- Awww, he sure is cute. But can he go for the throat?
It's ugly to watch a grown man gush over a puppy. The kissing. The cooing. The "widdle-doggie" talk. Embarrassing stuff.
So it was with trepidation that I approached Nintendogs, the cuddly dog-rearing sim for Nintendo DS. A million and a half people have already adopted virtual pooches, making the game a smash hit and stirring queasy memories of Tamagotchi fever.
It would take more than designer doggie sweaters to crack my emotional carapace. In my mind, there were only two relevant questions: Would I have to scoop poop? And would my pup go for the throat in a fight?
The first order of business was selecting from among the 6 available breeds (18 can eventually be unlocked). Each dog has its own temperament, ranging from timid to stubborn. I opted for a playful Siberian husky with a gray and white coat and blue steel in his eyes. He was a born champion. I called him Attila.
Before we bonded, Attila had to learn his name. Here's where Nintendogs' inventiveness began to impress. The DS has a built-in microphone.
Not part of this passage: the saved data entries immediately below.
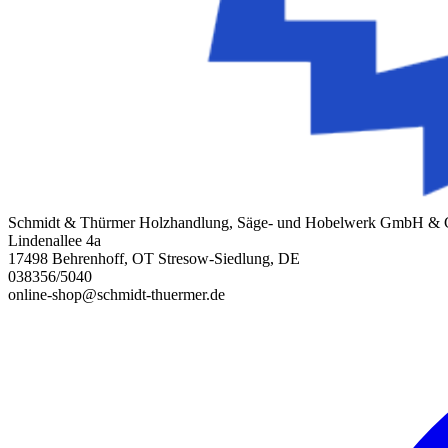
Schmidt & Thürmer Holzhandlung, Säge- und Hobelwerk GmbH &
Lindenallee 4a
17498 Behrenhoff, OT Stresow-Siedlung, DE
038356/5040
online-shop@schmidt-thuermer.de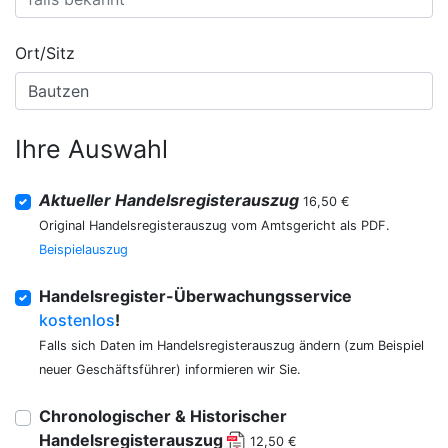
Ort/Sitz
Ihre Auswahl
Aktueller Handelsregisterauszug
16,50 €
Original Handelsregisterauszug vom Amtsgericht als PDF.
Beispielauszug
Handelsregister-Überwachungsservice
kostenlos
!
Falls sich Daten im Handelsregisterauszug ändern (zum Beispiel
neuer Geschäftsführer) informieren wir Sie.
Chronologischer & Historischer
Handelsregisterauszug
12,50 €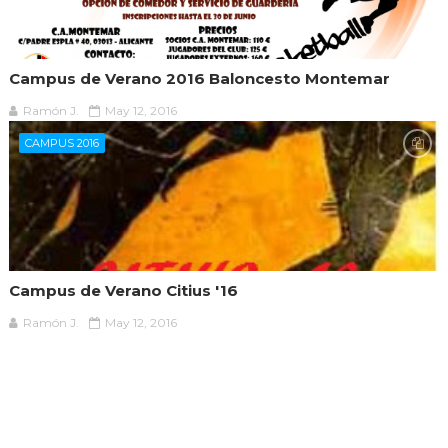
Campus de Verano 2016 Baloncesto Montemar
Ramón J.
May 12, 2016
CAMPUS 2016
Campus de Verano Citius '16
Ramón J.
May 12, 2016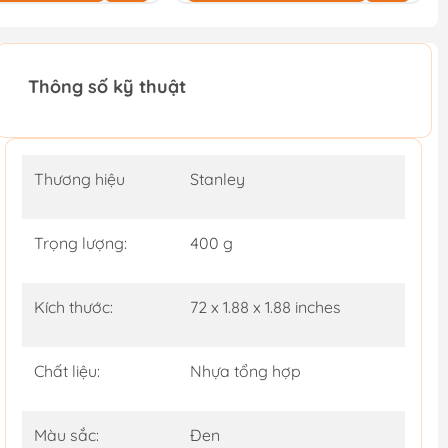
Thông số kỹ thuật
Thương hiệu
Stanley
Trọng lượng:
400 g
Kích thước:
72 x 1.88 x 1.88 inches
Chất liệu:
Nhựa tổng hợp
Màu sắc:
Đen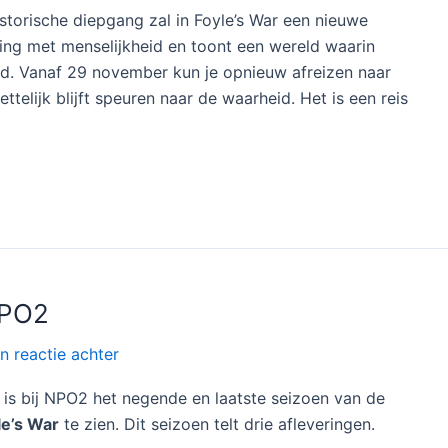
istorische diepgang zal in Foyle’s War een nieuwe
ning met menselijkheid en toont een wereld waarin
d. Vanaf 29 november kun je opnieuw afreizen naar
telijk blijft speuren naar de waarheid. Het is een reis
NPO2
n reactie achter
i is bij NPO2 het negende en laatste seizoen van de
le’s War
te zien. Dit seizoen telt drie afleveringen.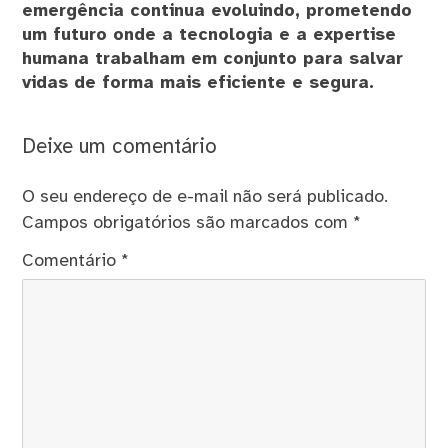
emergência continua evoluindo, prometendo
um futuro onde a tecnologia e a expertise
humana trabalham em conjunto para salvar
vidas de forma mais eficiente e segura.
Deixe um comentário
O seu endereço de e-mail não será publicado.
Campos obrigatórios são marcados com
*
Comentário
*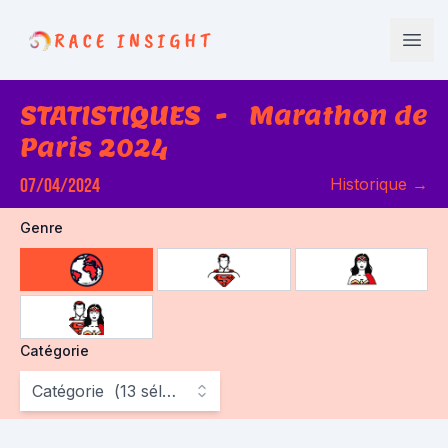
Race Insight
Open
STATISTIQUES
-
Marathon de
Paris 2024
07/04/2024
Historique
→
Genre
choose gender
Catégorie
Catégorie
(
13
sélectionné
)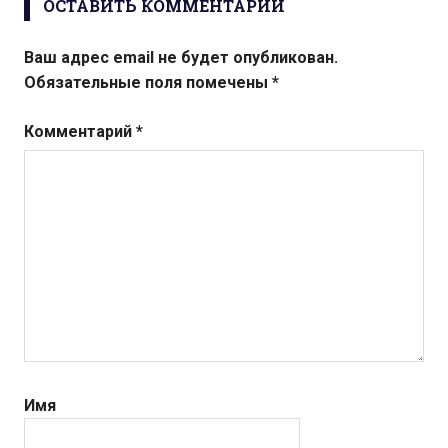
ОСТАВИТЬ КОММЕНТАРИЙ
Ваш адрес email не будет опубликован.
Обязательные поля помечены
*
Комментарий
*
Имя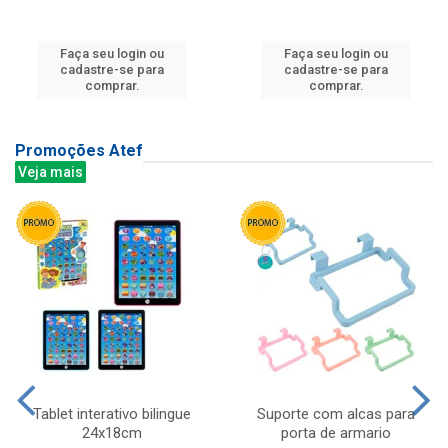
Faça seu login ou
Faça seu login ou
cadastre-se para
cadastre-se para
comprar.
comprar.
Promoções Atef
Veja mais
Tablet interativo bilingue
Suporte com alcas para
24x18cm
porta de armario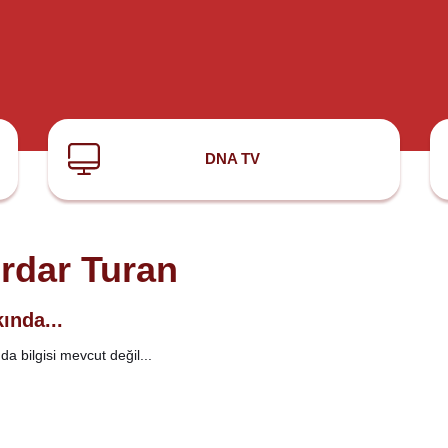
DNA TV
rdar Turan
ında...
a bilgisi mevcut değil...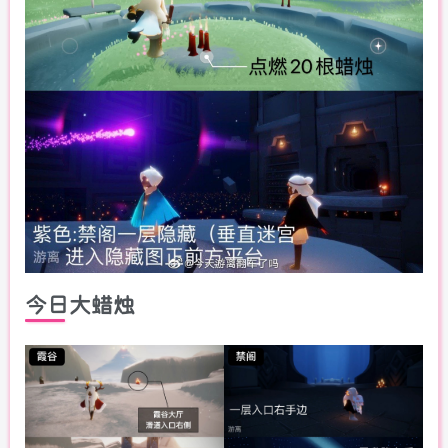
今日大蜡烛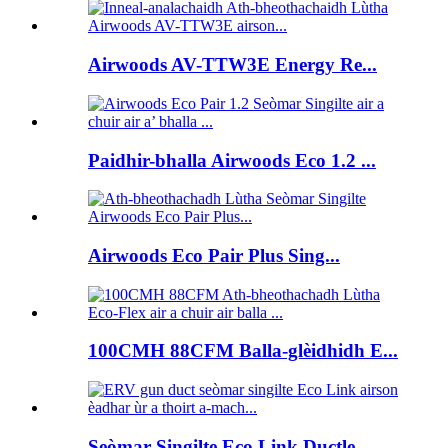
Airwoods AV-TTW3E Energy Re...
Paidhir-bhalla Airwoods Eco 1.2 ...
Airwoods Eco Pair Plus Sing...
100CMH 88CFM Balla-glèidhidh E...
Seòmar Singilte Eco Link Ductle...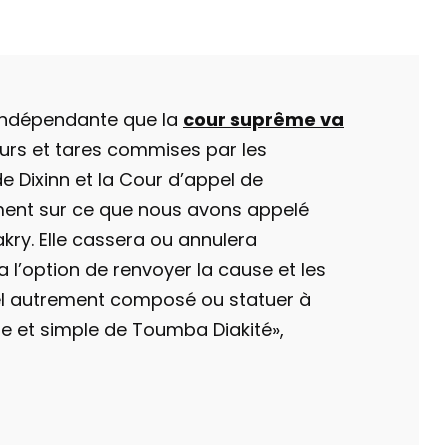
 indépendante que la
cour suprême va
reurs et tares commises par les
de Dixinn et la Cour d’appel de
ment sur ce que nous avons appelé
kry. Elle cassera ou annulera
a l’option de renvoyer la cause et les
el autrement composé ou statuer à
re et simple de Toumba Diakité»,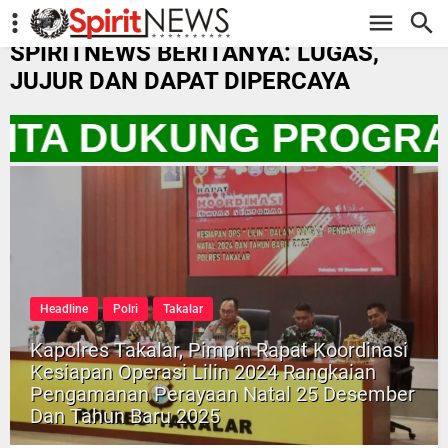
-->
SPIRITNEWS BERITANYA: LUGAS,
JUJUR DAN DAPAT DIPERCAYA
KITA DUKUNG PROGRA
Headline
Polri
Takalar
Kapolres Takalar, Pimpin Rapat Koordinasi
Kesiapan Operasi Lilin 2024 Rangkaian
Pengamanan Perayaan Natal 25 Desember
Dan Tahun Baru 2025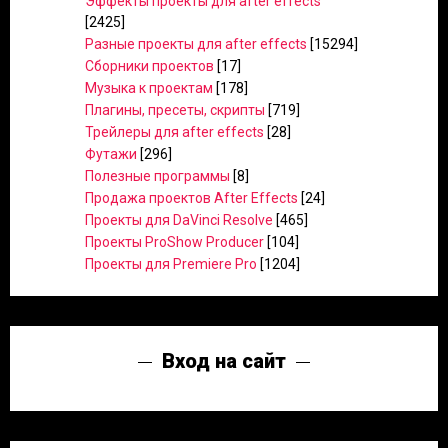
Эффекты проекты для after effects
[2425]
Разные проекты для after effects
[15294]
Сборники проектов
[17]
Музыка к проектам
[178]
Плагины, пресеты, скрипты
[719]
Трейлеры для after effects
[28]
Футажи
[296]
Полезные программы
[8]
Продажа проектов After Effects
[24]
Проекты для DaVinci Resolve
[465]
Проекты ProShow Producer
[104]
Проекты для Premiere Pro
[1204]
Вход на сайт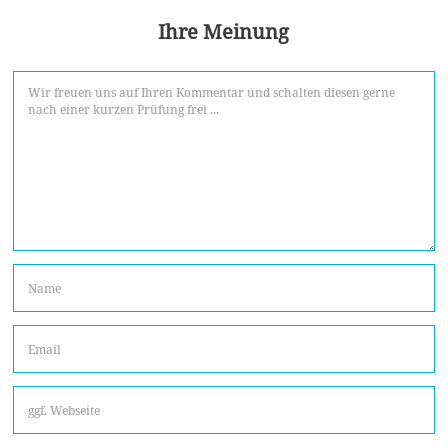
Ihre Meinung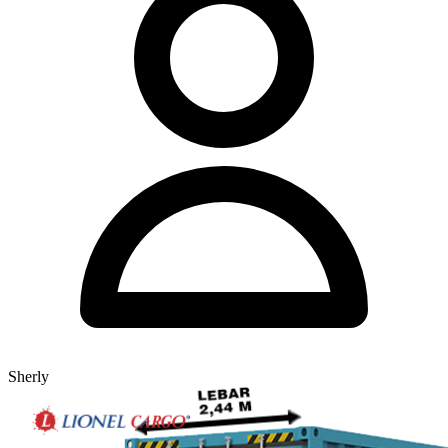
Sherly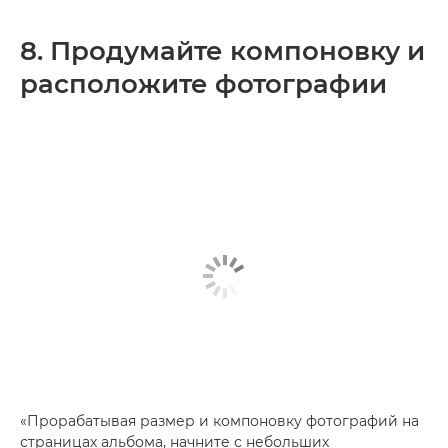
8. Продумайте компоновку и
расположите фотографии
«Прорабатывая размер и компоновку фотографий на
страницах альбома, начните с небольших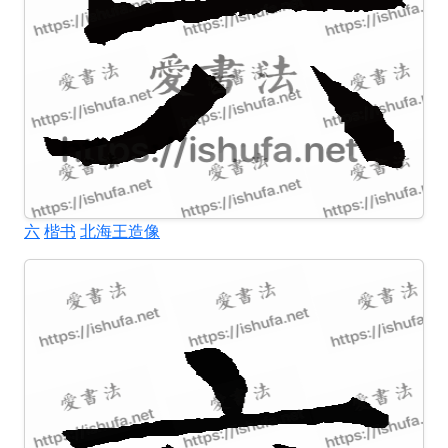
六
楷书
北海王造像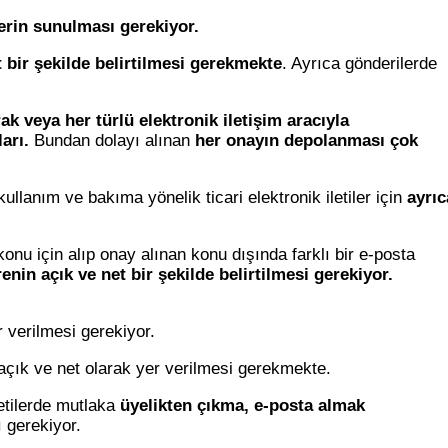
lerin sunulması gerekiyor.
et bir şekilde belirtilmesi gerekmekte
. Ayrıca gönderilerde
rak veya her türlü elektronik iletişim aracıyla
arı.
Bundan dolayı alınan
her onayın depolanması çok
kullanım ve bakıma yönelik ticari elektronik iletiler için
ayrıc
konu için alıp onay alınan konu dışında farklı bir e-posta
arenin açık ve net bir şekilde belirtilmesi gerekiyor.
r verilmesi gerekiyor.
açık ve net olarak yer verilmesi gerekmekte.
letilerde mutlaka
üyelikten çıkma, e-posta almak
 gerekiyor.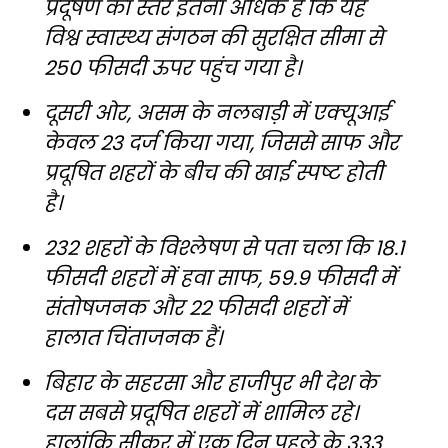
प्रदूषण का स्तर इतना अधिक है कि यह
विश्व स्वास्थ्य संगठन की सुरक्षित सीमा से
250 फीसदी ऊपर पहुंच गया है।
दूसरी ओर, असम के नलबाड़ी में एक्यूआई
केवल 23 दर्ज किया गया, जिससे साफ और
प्रदूषित शहरों के बीच की खाई स्पष्ट होती
है।
232 शहरों के विश्लेषण से पता चला कि 18.1
फीसदी शहरों में हवा साफ, 59.9 फीसदी में
संतोषजनक और 22 फीसदी शहरों में
हालात चिंताजनक हैं।
बिहार के सहरसा और हाजीपुर भी देश के
दस सबसे प्रदूषित शहरों में शामिल रहे।
हालांकि सीकर में एक दिन पहले के 333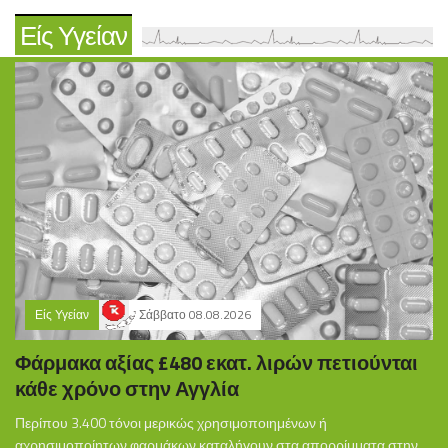
Είς Υγείαν
Είς Υγείαν
Σάββατο 08.08.2026
Φάρμακα αξίας £480 εκατ. λιρών πετιούνται
κάθε χρόνο στην Αγγλία
Περίπου 3.400 τόνοι μερικώς χρησιμοποιημένων ή
αχρησιμοποίητων φαρμάκων καταλήγουν στα απορρίμματα στην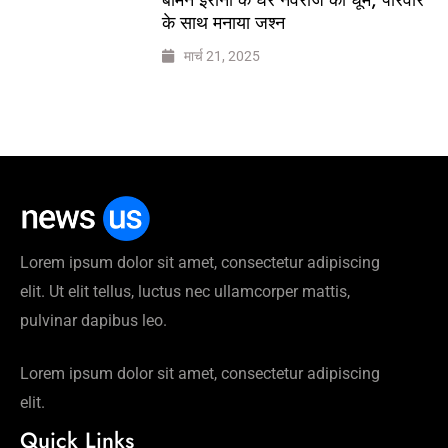
के साथ मनाया जश्न
मार्च 21, 2025
Lorem ipsum dolor sit amet, consectetur adipiscing
elit. Ut elit tellus, luctus nec ullamcorper mattis,
pulvinar dapibus leo.
Lorem ipsum dolor sit amet, consectetur adipiscing
elit.
Quick Links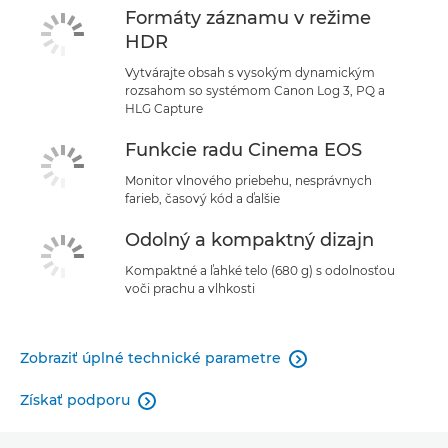
Formáty záznamu v režime
HDR
Vytvárajte obsah s vysokým dynamickým
rozsahom so systémom Canon Log 3, PQ a
HLG Capture
Funkcie radu Cinema EOS
Monitor vlnového priebehu, nesprávnych
farieb, časový kód a ďalšie
Odolný a kompaktný dizajn
Kompaktné a ľahké telo (680 g) s odolnosťou
voči prachu a vlhkosti
Zobraziť úplné technické parametre

Získať podporu
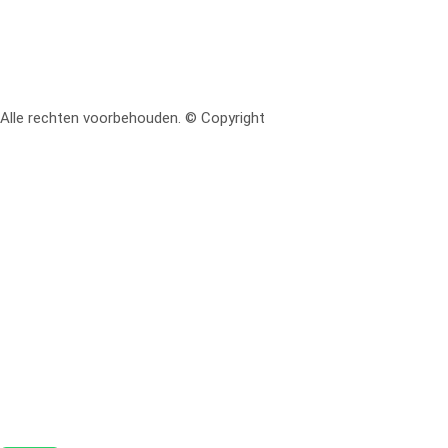
Alle rechten voorbehouden. © Copyright
RetoMeubel | Ontworpen 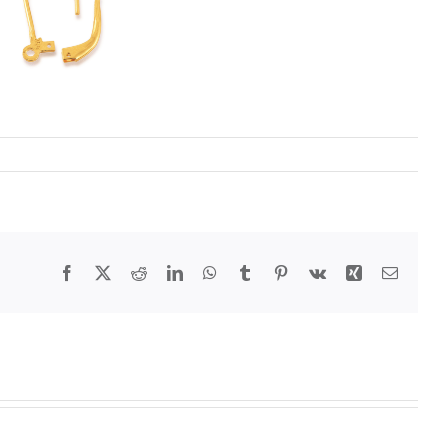
Facebook
Twitter
Reddit
LinkedIn
WhatsApp
Tumblr
Pinterest
Vk
Xing
E-
Mail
The technology isn't perfect, but it makes the game highly interactive. Attila quickly learned my special commands for shake ("Straight left!"), spin ("Frenzy!"), and jump ("Windpipe!"). Note: Bellowing these commands on the bus ride home is not recommended.
The Nintendogs experience revolves around feeding, bathing, walking, and playing with your puppy. Scratch your dog on his belly with the DS' stylus to make his eyes close and his tongue loll blissfully from his mouth. Take your dog to the park, and he frolics with other dogs and wrestles for toys (the best is a bubble blower that works only if you blow into the mic). Your puppy gets hungry. He gets tired. And, yes, he poops.
Your dog never ages or dies, but if you neglect him, he may get fleas or run away. He'll come crawling back later with a present -- a virtual guilt trip that'll have you contemplating a real-life donation to PETA.
As the game progresses, your dog builds stamina and develops skills. Imagine my pride, the first time Attila soared high and snatched a Frisbee from the jaws of the greedy Poofle, the spaniel queen of the West Side park. "Windpipe!" I roared. "Windpipe!"
I soon entered my mighty pooch in a Frisbee competition, one of the three available challenges. While fun, the minigames expose Nintendogs' biggest limitation: lack of content. You can only enter three challenges a day. Since Nintendogs runs on real time, you're left twiddling your thumbs for long stretches. You'll play for a half-hour a day, max.
Although obsessive gamers will lose interest overnight, the game's offbeat simplicity and relaxed pace will appeal to dilettantes and young kids, especially puppyless ones. And there's something to be said for Nintendo's effort to create a kinder, gentler way to play videogames. In "bark mode," the DS even allows you to connect wirelessly with other Nintendogs owners, the idea being to create a virtual dog run.
As it turns out, the game never let me enter Attila in an underground dogfight, but that was for the best. He was too much of a softie. The Nintendogs store didn't carry the weighted collars and raw bear flesh I needed to make him a true killer.
Besides, I've sort of become fond of the little guy. The way his tail wags when he sees me. He's so fuzzy. My fuzzy little buddy. My widdle doggie.